This repository contains a data analysis project focused on the US Accident Analysis dataset available on Kaggle. The dataset encompasses information about accidents in the United States between 2016 and 2021.
The primary objective of this project is to conduct an exploratory data analysis (EDA) to uncover patterns and trends in accidents throughout the years. To better understand the data and identify correlations and patterns, the project also incorporates visualizations.
Note: Due to the large size of the dataset and us_accidents_analysis.ipynb file, it cannot be directly displayed on GitHub.
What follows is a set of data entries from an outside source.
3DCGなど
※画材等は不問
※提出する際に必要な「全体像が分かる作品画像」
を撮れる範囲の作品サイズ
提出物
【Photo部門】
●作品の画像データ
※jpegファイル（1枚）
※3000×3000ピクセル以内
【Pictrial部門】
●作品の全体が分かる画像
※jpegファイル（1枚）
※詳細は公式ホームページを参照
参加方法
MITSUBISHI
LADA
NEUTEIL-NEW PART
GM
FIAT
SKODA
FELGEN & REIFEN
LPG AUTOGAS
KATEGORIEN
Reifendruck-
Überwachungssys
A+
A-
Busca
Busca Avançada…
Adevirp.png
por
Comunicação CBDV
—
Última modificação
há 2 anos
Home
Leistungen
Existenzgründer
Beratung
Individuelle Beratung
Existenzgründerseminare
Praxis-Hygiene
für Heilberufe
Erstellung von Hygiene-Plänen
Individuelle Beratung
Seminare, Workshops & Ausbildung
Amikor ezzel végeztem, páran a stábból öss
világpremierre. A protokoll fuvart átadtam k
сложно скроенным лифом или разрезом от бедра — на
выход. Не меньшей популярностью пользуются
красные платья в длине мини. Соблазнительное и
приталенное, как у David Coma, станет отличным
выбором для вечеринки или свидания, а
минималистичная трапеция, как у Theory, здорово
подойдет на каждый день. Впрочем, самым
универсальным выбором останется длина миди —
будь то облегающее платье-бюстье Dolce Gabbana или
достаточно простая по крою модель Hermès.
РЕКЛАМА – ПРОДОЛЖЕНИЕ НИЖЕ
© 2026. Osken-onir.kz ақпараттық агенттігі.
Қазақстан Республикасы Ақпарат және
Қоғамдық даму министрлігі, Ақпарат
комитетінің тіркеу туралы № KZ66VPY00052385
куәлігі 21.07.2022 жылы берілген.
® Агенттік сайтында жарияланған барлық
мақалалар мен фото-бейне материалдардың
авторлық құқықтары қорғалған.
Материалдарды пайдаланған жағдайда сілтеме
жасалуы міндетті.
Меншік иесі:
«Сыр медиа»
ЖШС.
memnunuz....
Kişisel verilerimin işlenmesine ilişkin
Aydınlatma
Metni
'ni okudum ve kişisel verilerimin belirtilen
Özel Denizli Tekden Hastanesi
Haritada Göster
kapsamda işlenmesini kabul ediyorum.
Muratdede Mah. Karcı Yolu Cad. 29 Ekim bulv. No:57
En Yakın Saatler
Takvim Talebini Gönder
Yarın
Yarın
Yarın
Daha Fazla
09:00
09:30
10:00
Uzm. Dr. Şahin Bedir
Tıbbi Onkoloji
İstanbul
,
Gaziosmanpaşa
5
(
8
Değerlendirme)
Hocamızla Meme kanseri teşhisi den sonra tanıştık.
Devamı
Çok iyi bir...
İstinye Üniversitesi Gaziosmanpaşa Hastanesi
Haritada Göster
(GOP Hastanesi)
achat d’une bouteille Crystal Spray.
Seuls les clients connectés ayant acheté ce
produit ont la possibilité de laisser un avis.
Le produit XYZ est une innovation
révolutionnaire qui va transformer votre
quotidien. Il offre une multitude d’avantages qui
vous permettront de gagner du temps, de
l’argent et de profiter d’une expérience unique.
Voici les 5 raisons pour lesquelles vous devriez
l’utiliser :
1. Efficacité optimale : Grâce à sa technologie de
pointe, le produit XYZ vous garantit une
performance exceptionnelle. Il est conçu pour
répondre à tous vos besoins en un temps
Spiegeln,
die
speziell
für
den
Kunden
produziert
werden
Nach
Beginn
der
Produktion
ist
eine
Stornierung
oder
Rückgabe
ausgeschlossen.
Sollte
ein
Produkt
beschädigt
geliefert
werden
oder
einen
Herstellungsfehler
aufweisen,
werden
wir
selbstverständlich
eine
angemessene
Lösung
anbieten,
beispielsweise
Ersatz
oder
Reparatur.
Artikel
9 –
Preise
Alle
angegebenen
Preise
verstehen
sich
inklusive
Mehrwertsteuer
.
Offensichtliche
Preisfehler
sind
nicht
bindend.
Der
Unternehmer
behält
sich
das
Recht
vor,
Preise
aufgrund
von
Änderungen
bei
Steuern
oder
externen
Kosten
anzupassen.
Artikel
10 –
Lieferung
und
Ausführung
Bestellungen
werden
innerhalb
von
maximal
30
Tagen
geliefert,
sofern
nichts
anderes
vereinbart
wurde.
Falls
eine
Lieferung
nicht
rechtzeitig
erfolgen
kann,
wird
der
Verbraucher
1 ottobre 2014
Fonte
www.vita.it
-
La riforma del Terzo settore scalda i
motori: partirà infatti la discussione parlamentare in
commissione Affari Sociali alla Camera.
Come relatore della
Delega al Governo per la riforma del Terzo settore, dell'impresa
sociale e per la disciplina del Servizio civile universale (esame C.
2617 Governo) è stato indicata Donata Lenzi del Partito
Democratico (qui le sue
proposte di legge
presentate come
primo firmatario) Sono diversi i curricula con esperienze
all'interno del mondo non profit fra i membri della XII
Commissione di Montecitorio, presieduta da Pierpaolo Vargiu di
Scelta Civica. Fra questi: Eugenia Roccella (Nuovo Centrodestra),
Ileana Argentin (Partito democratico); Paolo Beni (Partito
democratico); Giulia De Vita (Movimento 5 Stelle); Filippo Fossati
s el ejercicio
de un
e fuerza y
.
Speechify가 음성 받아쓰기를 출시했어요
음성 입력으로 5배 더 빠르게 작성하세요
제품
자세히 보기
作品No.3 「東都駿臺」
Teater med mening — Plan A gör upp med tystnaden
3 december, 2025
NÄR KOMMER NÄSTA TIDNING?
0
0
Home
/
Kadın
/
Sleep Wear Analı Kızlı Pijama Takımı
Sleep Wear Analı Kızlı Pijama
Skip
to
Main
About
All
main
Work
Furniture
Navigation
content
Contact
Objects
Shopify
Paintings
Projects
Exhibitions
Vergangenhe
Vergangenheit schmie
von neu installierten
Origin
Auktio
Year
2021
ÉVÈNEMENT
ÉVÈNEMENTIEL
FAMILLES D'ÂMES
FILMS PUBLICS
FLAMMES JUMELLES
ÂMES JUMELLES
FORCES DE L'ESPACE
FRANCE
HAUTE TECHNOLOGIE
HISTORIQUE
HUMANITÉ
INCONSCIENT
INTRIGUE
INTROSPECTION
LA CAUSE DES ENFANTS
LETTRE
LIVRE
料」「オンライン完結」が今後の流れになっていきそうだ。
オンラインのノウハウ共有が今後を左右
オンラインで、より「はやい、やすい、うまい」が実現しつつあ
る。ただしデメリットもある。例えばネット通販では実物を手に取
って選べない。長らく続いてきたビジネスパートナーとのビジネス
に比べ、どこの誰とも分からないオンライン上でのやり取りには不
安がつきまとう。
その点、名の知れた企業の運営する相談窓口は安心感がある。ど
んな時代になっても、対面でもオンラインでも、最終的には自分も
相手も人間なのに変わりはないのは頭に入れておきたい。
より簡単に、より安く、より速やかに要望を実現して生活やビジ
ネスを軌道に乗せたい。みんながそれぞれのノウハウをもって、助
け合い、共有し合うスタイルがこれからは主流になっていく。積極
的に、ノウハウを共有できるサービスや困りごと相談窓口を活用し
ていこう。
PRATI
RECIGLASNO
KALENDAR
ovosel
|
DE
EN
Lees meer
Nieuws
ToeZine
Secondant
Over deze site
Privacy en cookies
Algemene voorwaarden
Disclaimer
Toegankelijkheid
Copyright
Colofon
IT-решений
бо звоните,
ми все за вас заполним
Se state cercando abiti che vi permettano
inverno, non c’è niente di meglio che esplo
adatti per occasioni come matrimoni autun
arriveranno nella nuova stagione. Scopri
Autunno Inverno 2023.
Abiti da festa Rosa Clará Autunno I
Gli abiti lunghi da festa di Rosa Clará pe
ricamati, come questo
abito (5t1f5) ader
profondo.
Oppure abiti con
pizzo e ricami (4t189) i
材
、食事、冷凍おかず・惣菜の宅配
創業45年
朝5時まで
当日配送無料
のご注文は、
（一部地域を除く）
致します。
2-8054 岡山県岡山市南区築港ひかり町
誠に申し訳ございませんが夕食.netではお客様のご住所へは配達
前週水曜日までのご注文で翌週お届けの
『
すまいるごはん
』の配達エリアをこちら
Please visit the provided Kaggle link to access the dataset and download the us_accidents_analysis.ipynb file to see the code.
The dataset employed in this project can be found on Kaggle via this link:
Containing 2.25 million accident records in the United States from 2016 to 2021, the dataset includes details such as location, severity, and other accident-related information.
- Python 3.8
- Jupyter Notebook
- Pandas
- Matplotlib
- Seaborn
This analysis allowed us to identify patterns and trends in accidents within the United States from 2016 to 2020. Key findings included a higher prevalence of accidents in urban areas, during peak traffic hours, and under clear weather conditions. Additionally, accident severity was found to be higher on highways and interstates.
In summary, this project serves as a solid foundation for further research on accidents in the United States, offering valuable insights for policymakers to devise effective strategies aimed at reducing accidents and enhancing road safety.